Readers will share his anguish when they discover just how much Israel’s democracy and secular society is being attacked and abused. The chief abuser is the country’s government, no less. As but two examples offered by Gorenberg, it passes laws against establishing settlements and then breaks them by funneling huge sums of money from international donors into settlements, and it disobeys orders of the Israeli Supreme Court to return Palestinian land and gets away with it. When nongovernmental agencies criticize the government for its record on human rights in the West Bank, claims Gorenberg, the government tries to silence the critics by calling them “collaborators with terror.”

Gorenberg has amassed some astounding information about the “wild” West Bank, where, he writes, “the settlement project has turned occupied territory into a realm where, ultimately, there is no law.” To support his argument, Gorenberg asserts that settlers in the West Bank who are suspected of serious crimes against Palestinians (murder, assault, robbery and/or arson) either aren’t charged or an officer of the IDF orders the police to release a suspect and stop an investigation; that the chief of police of the Judea district reported his impression that someone high up in the Ministry of Defence has let settlers understand that “they were soldiers for all practical purposes” and not subject to the authority of civilian police; and that settlers who rob and destroy Palestinian olive trees believe that they have a right to because “G-d promised Palestinian land to Israelites.”

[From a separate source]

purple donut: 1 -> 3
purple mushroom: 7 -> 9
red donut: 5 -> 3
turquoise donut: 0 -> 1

Gorenberg explains clearly how the friction between Palestinians and right-wing Orthodox Jews in the West Bank is having a corrosive effect on democracy in Israel itself. In a settlement near Nablus on the West Bank, Rabbi Yitzhak Ginsburg, director of a yeshivah is quoted as saying, “Any trial based upon the assumption that Jews and goyim are equal is a total travesty of justice.” Meanwhile, Jewish religious zealots in Israel’s major cities are showing a “shameful attitude” to Israeli Arab citizens, according to Gorenberg. He notes that they call selling property to Arabs “a sin” and that some right-wing government officials would like to expel Arab citizens outright. A fundamental democratic freedom – the right of a citizen to live in a place of one’s choosing – is under attack, asserts Gorenberg.

To the chagrin of secular Israeli taxpayers, however, the religious right continues to grow its power in the government and in the West Bank, while being financed by state subsidies and social welfare, writes Gorenberg. He argues that the religious right pursues its plan to “unmake” Israeli society into a theocratic state for religious Jews only, based upon strict Torah observance. Even the army is being politicized and right-wing religious commanders and soldiers have refused to carry out orders to evacuate settlers from Gaza, according to Gorenberg. This unity between synagogue and state and the resultant fracturing of Israeli society is one of the biggest threats to Israeli democracy, he argues.

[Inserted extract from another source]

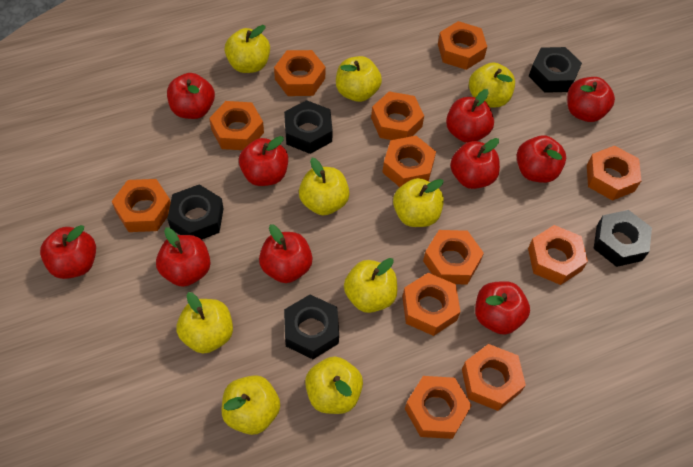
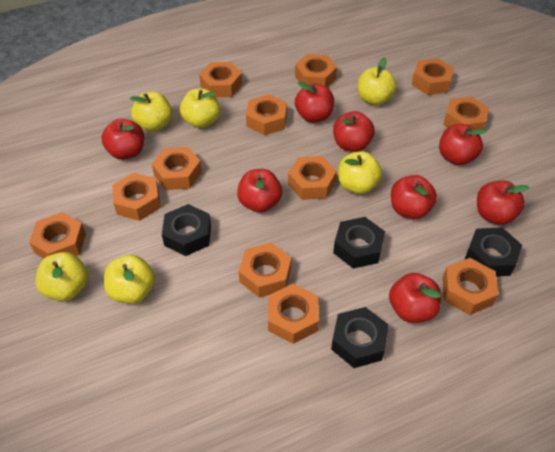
black nut: 5 -> 4
red apple: 10 -> 8
yellow apple: 9 -> 6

The Unmaking of Israel is meant to shock readers into realizing that the hard-won democracy of David Ben-Gurion and the other founding Zionists is seriously under attack.

“What will Israel be in five years, or 20?” asks Gorenberg. “Will it be a  ... thriving democracy ... or a pariah state, where one ethnic group rules over another? Or a territory marked on the map between the river and the sea, where the state has been replaced by two warring communities? Will it be the hub of the Jewish world, or a place that Jews abroad prefer not to think about? The answers depend upon what Israel does now.” And Gorenberg maintains enough optimism about the future to offer three prescriptions for a revitalized Israeli democracy.

For readers interested in more on Gorenberg’s perspective and his book, there is a recording online of CBC’s Michael Enright’s interview with Gorenberg in the second hour of the Jan. 8 Sunday Edition.

Stan Goldman is a longtime Vancouver resident, retired high school English teacher and Zionist.